- [RECORDS FOR THE EXERCISE]:
---

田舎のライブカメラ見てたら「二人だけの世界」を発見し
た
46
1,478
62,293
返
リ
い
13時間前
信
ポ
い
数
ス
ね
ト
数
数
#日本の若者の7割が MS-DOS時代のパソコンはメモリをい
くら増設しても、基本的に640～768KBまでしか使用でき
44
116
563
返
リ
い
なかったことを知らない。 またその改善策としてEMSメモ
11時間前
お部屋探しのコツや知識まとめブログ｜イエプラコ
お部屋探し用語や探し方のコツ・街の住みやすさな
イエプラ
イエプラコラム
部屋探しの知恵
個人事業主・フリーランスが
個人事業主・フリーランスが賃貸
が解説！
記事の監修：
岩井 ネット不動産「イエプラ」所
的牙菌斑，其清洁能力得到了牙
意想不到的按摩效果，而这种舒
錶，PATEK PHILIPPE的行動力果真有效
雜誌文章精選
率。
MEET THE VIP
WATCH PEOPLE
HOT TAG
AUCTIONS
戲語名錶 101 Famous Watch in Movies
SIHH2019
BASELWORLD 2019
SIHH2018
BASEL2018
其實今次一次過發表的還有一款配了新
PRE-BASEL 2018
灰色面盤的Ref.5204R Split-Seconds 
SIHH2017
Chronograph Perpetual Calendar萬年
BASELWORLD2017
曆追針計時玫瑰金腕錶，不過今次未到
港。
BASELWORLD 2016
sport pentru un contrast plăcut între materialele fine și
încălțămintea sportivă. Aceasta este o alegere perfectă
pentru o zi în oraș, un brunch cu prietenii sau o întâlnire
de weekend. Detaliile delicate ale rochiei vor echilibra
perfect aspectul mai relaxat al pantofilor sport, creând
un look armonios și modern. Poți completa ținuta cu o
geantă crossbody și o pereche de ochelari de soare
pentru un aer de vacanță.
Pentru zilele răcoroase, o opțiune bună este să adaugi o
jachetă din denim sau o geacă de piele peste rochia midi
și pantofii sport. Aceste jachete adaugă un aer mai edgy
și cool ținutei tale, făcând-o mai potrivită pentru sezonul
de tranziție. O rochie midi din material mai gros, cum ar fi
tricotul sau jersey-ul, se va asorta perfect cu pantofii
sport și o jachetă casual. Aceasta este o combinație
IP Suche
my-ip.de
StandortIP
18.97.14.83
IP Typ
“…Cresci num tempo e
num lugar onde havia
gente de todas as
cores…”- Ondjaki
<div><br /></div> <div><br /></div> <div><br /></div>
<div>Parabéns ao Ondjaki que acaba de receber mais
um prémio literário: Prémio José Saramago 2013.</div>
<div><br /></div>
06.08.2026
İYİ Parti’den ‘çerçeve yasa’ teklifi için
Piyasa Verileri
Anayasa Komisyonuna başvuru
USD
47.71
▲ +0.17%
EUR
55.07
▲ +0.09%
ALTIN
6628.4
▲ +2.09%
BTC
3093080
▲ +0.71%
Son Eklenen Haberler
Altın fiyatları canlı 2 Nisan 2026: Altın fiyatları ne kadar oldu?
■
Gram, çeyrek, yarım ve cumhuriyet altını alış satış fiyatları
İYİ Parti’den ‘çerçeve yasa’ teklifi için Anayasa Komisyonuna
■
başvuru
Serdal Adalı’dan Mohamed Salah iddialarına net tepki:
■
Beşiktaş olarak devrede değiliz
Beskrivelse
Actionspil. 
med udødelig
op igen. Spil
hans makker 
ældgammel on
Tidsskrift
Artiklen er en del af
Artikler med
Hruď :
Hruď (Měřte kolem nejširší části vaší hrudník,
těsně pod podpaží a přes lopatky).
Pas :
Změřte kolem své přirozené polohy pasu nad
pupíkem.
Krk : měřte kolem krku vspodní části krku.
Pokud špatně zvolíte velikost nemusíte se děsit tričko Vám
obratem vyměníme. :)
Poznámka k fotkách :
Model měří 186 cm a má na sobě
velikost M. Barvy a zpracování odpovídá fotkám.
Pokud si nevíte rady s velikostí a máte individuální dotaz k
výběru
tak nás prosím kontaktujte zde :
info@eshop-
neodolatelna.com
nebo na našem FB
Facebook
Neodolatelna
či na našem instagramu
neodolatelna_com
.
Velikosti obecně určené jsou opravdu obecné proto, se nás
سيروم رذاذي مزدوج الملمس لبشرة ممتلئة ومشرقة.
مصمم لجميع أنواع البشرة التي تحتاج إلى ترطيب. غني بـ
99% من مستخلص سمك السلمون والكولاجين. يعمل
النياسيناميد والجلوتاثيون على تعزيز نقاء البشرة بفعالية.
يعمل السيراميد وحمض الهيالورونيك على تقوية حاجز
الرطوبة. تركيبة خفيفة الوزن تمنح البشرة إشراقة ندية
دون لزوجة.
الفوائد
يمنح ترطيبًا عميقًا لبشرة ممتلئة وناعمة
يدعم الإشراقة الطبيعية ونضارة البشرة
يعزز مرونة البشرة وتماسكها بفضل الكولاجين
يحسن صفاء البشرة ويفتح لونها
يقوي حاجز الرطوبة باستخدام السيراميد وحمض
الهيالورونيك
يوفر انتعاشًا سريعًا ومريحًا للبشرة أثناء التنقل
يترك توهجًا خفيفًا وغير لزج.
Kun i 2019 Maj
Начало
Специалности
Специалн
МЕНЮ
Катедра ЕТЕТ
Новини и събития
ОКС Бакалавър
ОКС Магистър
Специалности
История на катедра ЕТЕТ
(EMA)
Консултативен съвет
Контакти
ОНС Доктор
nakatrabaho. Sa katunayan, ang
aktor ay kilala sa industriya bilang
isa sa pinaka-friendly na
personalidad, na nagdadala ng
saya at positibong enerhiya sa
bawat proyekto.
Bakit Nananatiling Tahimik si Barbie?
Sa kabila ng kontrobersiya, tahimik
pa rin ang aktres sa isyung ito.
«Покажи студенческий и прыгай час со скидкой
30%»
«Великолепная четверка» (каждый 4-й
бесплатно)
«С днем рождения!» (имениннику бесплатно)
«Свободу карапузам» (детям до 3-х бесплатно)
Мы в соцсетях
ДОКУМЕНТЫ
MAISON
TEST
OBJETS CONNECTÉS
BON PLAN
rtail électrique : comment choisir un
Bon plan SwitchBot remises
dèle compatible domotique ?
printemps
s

---

- [ASSIGNMENT]: Your task is to return all of the material exactly.

- [WRITTEN SOLUTION]:
田舎のライブカメラ見てたら「二人だけの世界」を発見し
た
46
1,478
62,293
返
リ
い
13時間前
信
ポ
い
数
ス
ね
ト
数
数
#日本の若者の7割が MS-DOS時代のパソコンはメモリをい
くら増設しても、基本的に640～768KBまでしか使用でき
44
116
563
返
リ
い
なかったことを知らない。 またその改善策としてEMSメモ
11時間前
お部屋探しのコツや知識まとめブログ｜イエプラコ
お部屋探し用語や探し方のコツ・街の住みやすさな
イエプラ
イエプラコラム
部屋探しの知恵
個人事業主・フリーランスが
個人事業主・フリーランスが賃貸
が解説！
記事の監修：
岩井 ネット不動産「イエプラ」所
的牙菌斑，其清洁能力得到了牙
意想不到的按摩效果，而这种舒
錶，PATEK PHILIPPE的行動力果真有效
雜誌文章精選
率。
MEET THE VIP
WATCH PEOPLE
HOT TAG
AUCTIONS
戲語名錶 101 Famous Watch in Movies
SIHH2019
BASELWORLD 2019
SIHH2018
BASEL2018
其實今次一次過發表的還有一款配了新
PRE-BASEL 2018
灰色面盤的Ref.5204R Split-Seconds 
SIHH2017
Chronograph Perpetual Calendar萬年
BASELWORLD2017
曆追針計時玫瑰金腕錶，不過今次未到
港。
BASELWORLD 2016
sport pentru un contrast plăcut între materialele fine și
încălțămintea sportivă. Aceasta este o alegere perfectă
pentru o zi în oraș, un brunch cu prietenii sau o întâlnire
de weekend. Detaliile delicate ale rochiei vor echilibra
perfect aspectul mai relaxat al pantofilor sport, creând
un look armonios și modern. Poți completa ținuta cu o
geantă crossbody și o pereche de ochelari de soare
pentru un aer de vacanță.
Pentru zilele răcoroase, o opțiune bună este să adaugi o
jachetă din denim sau o geacă de piele peste rochia midi
și pantofii sport. Aceste jachete adaugă un aer mai edgy
și cool ținutei tale, făcând-o mai potrivită pentru sezonul
de tranziție. O rochie midi din material mai gros, cum ar fi
tricotul sau jersey-ul, se va asorta perfect cu pantofii
sport și o jachetă casual. Aceasta este o combinație
IP Suche
my-ip.de
StandortIP
18.97.14.83
IP Typ
“…Cresci num tempo e
num lugar onde havia
gente de todas as
cores…”- Ondjaki
<div><br /></div> <div><br /></div> <div><br /></div>
<div>Parabéns ao Ondjaki que acaba de receber mais
um prémio literário: Prémio José Saramago 2013.</div>
<div><br /></div>
06.08.2026
İYİ Parti’den ‘çerçeve yasa’ teklifi için
Piyasa Verileri
Anayasa Komisyonuna başvuru
USD
47.71
▲ +0.17%
EUR
55.07
▲ +0.09%
ALTIN
6628.4
▲ +2.09%
BTC
3093080
▲ +0.71%
Son Eklenen Haberler
Altın fiyatları canlı 2 Nisan 2026: Altın fiyatları ne kadar oldu?
■
Gram, çeyrek, yarım ve cumhuriyet altını alış satış fiyatları
İYİ Parti’den ‘çerçeve yasa’ teklifi için Anayasa Komisyonuna
■
başvuru
Serdal Adalı’dan Mohamed Salah iddialarına net tepki:
■
Beşiktaş olarak devrede değiliz
Beskrivelse
Actionspil. 
med udødelig
op igen. Spil
hans makker 
ældgammel on
Tidsskrift
Artiklen er en del af
Artikler med
Hruď :
Hruď (Měřte kolem nejširší části vaší hrudník,
těsně pod podpaží a přes lopatky).
Pas :
Změřte kolem své přirozené polohy pasu nad
pupíkem.
Krk : měřte kolem krku vspodní části krku.
Pokud špatně zvolíte velikost nemusíte se děsit tričko Vám
obratem vyměníme. :)
Poznámka k fotkách :
Model měří 186 cm a má na sobě
velikost M. Barvy a zpracování odpovídá fotkám.
Pokud si nevíte rady s velikostí a máte individuální dotaz k
výběru
tak nás prosím kontaktujte zde :
info@eshop-
neodolatelna.com
nebo na našem FB
Facebook
Neodolatelna
či na našem instagramu
neodolatelna_com
.
Velikosti obecně určené jsou opravdu obecné proto, se nás
سيروم رذاذي مزدوج الملمس لبشرة ممتلئة ومشرقة.
مصمم لجميع أنواع البشرة التي تحتاج إلى ترطيب. غني بـ
99% من مستخلص سمك السلمون والكولاجين. يعمل
النياسيناميد والجلوتاثيون على تعزيز نقاء البشرة بفعالية.
يعمل السيراميد وحمض الهيالورونيك على تقوية حاجز
الرطوبة. تركيبة خفيفة الوزن تمنح البشرة إشراقة ندية
دون لزوجة.
الفوائد
يمنح ترطيبًا عميقًا لبشرة ممتلئة وناعمة
يدعم الإشراقة الطبيعية ونضارة البشرة
يعزز مرونة البشرة وتماسكها بفضل الكولاجين
يحسن صفاء البشرة ويفتح لونها
يقوي حاجز الرطوبة باستخدام السيراميد وحمض
الهيالورونيك
يوفر انتعاشًا سريعًا ومريحًا للبشرة أثناء التنقل
يترك توهجًا خفيفًا وغير لزج.
Kun i 2019 Maj
Начало
Специалности
Специалн
МЕНЮ
Катедра ЕТЕТ
Новини и събития
ОКС Бакалавър
ОКС Магистър
Специалности
История на катедра ЕТЕТ
(EMA)
Консултативен съвет
Контакти
ОНС Доктор
nakatrabaho. Sa katunayan, ang
aktor ay kilala sa industriya bilang
isa sa pinaka-friendly na
personalidad, na nagdadala ng
saya at positibong enerhiya sa
bawat proyekto.
Bakit Nananatiling Tahimik si Barbie?
Sa kabila ng kontrobersiya, tahimik
pa rin ang aktres sa isyung ito.
«Покажи студенческий и прыгай час со скидкой
30%»
«Великолепная четверка» (каждый 4-й
бесплатно)
«С днем рождения!» (имениннику бесплатно)
«Свободу карапузам» (детям до 3-х бесплатно)
Мы в соцсетях
ДОКУМЕНТЫ
MAISON
TEST
OBJETS CONNECTÉS
BON PLAN
rtail électrique : comment choisir un
Bon plan SwitchBot remises
dèle compatible domotique ?
printemps
s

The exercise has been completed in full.